Il panorama è già molto caotico: Maroni parla di 12 miliardi necessari alla ricostruzione e crea fastidio in Berlusconi e Tremonti; Tremonti parla del 5 per mille e fa arrabbiare l’opposizione, a cui la finiana FareFuturo subito s’accoda; si sparge la voce, speriamo smentita, di una tassa sui "ricchi", un sorta di una tantum pro terremoto; Berlusconi vuole più risorse ma senza tasse. Insomma sarebbe ora di chiarire.

Tremonti dovrebbe essere più chiaro sulla questione del 5 per mille e spazzare via le polemiche annunciando subito di quanto il governo intende alzare il tetto delle possibili donazioni, ora fissato a 400 milioni. Se questa cifra verrà innalzata in modo adeguato, il terzo settore, il volontariato, l’Arci, Emergency e FareFuturo non avranno motivo di preoccuparsi.
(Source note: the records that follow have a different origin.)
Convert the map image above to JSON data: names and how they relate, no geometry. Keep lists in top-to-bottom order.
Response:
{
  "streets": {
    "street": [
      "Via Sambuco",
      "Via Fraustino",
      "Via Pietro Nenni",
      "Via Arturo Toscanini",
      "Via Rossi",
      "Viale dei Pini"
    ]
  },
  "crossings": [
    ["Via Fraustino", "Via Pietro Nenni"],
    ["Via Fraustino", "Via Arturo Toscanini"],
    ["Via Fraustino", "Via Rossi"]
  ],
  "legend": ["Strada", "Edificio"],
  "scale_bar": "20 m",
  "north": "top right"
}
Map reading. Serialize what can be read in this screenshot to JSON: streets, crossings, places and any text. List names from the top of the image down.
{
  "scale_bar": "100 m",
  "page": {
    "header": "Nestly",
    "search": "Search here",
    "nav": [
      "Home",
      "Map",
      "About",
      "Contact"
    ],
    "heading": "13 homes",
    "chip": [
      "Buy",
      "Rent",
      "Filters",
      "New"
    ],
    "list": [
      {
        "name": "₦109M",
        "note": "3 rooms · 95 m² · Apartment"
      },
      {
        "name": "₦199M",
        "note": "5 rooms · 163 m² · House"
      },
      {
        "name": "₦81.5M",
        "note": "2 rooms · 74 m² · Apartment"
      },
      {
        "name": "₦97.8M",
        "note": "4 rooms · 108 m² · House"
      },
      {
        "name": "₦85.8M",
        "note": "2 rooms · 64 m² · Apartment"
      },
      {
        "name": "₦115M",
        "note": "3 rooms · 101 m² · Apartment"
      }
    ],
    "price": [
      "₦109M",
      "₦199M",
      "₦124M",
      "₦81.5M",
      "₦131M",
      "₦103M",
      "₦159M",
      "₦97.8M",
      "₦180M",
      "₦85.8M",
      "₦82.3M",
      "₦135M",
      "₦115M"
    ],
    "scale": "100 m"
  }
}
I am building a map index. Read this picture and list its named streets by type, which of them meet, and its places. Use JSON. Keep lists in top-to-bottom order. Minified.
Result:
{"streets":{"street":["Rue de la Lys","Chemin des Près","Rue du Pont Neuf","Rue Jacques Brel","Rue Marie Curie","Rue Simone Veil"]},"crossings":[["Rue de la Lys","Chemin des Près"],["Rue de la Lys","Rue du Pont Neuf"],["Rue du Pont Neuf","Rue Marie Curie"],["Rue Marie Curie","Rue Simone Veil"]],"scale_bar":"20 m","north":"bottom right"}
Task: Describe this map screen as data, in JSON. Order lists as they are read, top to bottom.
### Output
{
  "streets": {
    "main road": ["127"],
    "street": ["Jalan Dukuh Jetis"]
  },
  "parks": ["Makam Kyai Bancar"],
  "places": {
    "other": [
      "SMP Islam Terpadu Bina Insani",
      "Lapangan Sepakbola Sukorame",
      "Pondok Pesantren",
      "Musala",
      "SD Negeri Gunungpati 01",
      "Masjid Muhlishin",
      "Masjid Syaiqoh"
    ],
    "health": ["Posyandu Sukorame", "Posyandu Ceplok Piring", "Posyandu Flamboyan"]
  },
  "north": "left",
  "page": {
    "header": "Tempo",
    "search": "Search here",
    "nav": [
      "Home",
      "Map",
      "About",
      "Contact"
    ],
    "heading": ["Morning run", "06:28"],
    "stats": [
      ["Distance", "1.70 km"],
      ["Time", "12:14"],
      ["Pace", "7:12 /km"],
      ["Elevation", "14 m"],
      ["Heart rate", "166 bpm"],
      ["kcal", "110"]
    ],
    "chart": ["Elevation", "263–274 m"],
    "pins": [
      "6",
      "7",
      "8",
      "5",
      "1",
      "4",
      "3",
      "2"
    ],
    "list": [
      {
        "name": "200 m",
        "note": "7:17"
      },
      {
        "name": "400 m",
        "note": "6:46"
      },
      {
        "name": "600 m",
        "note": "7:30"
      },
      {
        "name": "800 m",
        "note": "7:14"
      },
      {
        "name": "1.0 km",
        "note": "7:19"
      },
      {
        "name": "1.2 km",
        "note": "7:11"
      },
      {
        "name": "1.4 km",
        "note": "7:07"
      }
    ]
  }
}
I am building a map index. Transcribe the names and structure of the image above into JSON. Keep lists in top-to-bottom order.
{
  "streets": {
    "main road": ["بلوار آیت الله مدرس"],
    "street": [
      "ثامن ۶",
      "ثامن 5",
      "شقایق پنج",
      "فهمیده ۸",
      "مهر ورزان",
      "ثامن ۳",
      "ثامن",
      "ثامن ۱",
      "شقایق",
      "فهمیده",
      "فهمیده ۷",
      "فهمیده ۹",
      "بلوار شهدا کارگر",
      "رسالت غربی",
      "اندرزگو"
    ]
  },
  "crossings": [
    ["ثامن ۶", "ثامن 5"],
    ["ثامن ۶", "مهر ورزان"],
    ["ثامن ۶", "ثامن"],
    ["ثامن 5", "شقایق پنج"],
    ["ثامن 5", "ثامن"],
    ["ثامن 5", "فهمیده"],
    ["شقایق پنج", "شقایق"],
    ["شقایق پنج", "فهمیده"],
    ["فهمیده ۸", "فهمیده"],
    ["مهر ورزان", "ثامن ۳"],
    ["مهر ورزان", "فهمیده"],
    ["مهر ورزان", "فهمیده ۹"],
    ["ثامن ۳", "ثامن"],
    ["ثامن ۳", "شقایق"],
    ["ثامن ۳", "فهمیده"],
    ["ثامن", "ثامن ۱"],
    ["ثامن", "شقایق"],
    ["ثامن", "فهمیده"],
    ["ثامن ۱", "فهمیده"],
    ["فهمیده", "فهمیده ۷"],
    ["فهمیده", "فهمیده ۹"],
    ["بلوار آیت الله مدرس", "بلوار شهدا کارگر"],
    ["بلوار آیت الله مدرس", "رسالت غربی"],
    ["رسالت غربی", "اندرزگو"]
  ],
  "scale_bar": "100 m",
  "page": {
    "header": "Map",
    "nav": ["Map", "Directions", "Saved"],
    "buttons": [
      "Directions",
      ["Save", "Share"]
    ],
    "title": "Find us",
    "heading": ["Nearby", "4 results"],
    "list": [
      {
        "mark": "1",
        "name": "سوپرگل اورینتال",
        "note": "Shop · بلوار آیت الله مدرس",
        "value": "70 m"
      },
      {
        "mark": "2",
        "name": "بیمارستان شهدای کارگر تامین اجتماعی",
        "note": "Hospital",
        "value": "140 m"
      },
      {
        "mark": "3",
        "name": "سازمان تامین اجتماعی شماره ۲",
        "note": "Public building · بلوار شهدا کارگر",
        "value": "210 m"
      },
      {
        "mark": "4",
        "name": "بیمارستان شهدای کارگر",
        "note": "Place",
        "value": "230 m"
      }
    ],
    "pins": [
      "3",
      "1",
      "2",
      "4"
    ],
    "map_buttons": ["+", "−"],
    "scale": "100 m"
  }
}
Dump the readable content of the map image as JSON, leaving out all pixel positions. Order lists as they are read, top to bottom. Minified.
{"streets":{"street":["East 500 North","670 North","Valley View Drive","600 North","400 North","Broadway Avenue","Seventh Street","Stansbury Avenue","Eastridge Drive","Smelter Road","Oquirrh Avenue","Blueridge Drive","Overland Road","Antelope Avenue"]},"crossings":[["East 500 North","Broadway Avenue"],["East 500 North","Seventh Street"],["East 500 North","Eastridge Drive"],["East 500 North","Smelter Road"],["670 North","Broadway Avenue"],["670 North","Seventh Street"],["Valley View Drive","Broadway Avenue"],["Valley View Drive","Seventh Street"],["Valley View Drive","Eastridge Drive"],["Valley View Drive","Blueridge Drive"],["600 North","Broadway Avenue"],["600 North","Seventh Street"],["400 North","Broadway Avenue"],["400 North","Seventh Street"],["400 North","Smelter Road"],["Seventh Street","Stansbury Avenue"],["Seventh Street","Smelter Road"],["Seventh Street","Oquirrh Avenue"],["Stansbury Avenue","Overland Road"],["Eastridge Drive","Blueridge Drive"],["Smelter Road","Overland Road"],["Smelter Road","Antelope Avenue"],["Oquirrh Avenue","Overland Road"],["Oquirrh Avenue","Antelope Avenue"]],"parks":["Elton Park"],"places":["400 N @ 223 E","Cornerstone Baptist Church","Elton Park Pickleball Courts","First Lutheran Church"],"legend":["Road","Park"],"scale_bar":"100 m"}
Veniamo alla questione della tassa. Ieri Adriano Sofri segnalava su Repubblica lo scalpore suscitato da un articolo apparso su Facebook , dal titolo provocatorio: "Io non darò neanche un centesimo di euro per le popolazioni terremotate". Lo ha scritto un giornalista, Giacomo Di Girolamo il quale sostiene con veemenza che i soldi per l’Abruzzo già ci sono e sono i soldi di chi paga le tasse. In anni di catastrofi e solidarietà , dice l’autore, nulla è cambiato: a morire e a pagare sono sempre i poveracci.

Sembra che il governo abbia dato ascolto a questo sfogo e a questa rabbia se davvero sta prendendo in considerazione l’idea di tassare i super ricchi per aiutare i terremotati. Sia la posizione di Di Girolamo, sia quella di Tremonti – se confermata – sono errori profondi. E un po’ di chiarezza servirebbe per dissiparli.

Il gesto di dare un euro o qualsiasi altra somma alle vittime del terremoto, ha in questi giorni accomunato milioni di italiani, ricchi e poveri, e poi associazioni, sindacati, partiti, fondazioni, giornali, il negozio all’angolo, il supermercato, la grande azienda e l’artigiano. Tutti hanno sentito il bisogno umano, insopprimibile di essere parte della tragedia e insieme della riscossa. La rabbia per le passate catastrofi, per le cattive ricostruzioni, per le truffe e le ruberie pubbliche e private è passata in secondo piano. Quasi non si pensava a dove sarebbero finiti i soldi, ma era un modo per essere lì e stringere una mano, dare un abbraccio.

Invece di mettere l’ennesima tassa sullo 0,5 per cento degli italiani che già le pagano salate (si tratta di 4-5oo.000 contribuenti, poca cosa), che vengono definiti "super ricchi" solo per motivi statistici perchè magari hanno un buono stipendio, mentre chi ha ville, barche e due Ferrari,  risulta nulla-tenente, lo Stato dovrebbe incoraggiare questo fenomeno, facilitarlo, rafforzarlo e farsene forte.

Per uno che strilla "non do un un euro", ce ne sono milioni pronti a darne molti di più.  Lo Stato aiuti a incanalare questi aiuti, a mettere in contatto chi da e chi riceve a selezionare chi ha più bisogno. E magari usi la leva fiscale per consentire di scaricare dalle tasse quello che si intende donare. E’ un modo semplice per incoraggiare la solidaretà invece di imporla con un nuovo balzello anche un po’ populista.

E infine che ministri ed esperti si mettano d’accordo su quanti soldi servono: un balletto di cifre non è dignitoso. Su l’Occidentale, Alessandro Carpinella, con un bell’articolo (lo trovi qui)  ha dimostrato che i soldi si possono trovare anche senza mettere tasse, basta mettersi d’accordo.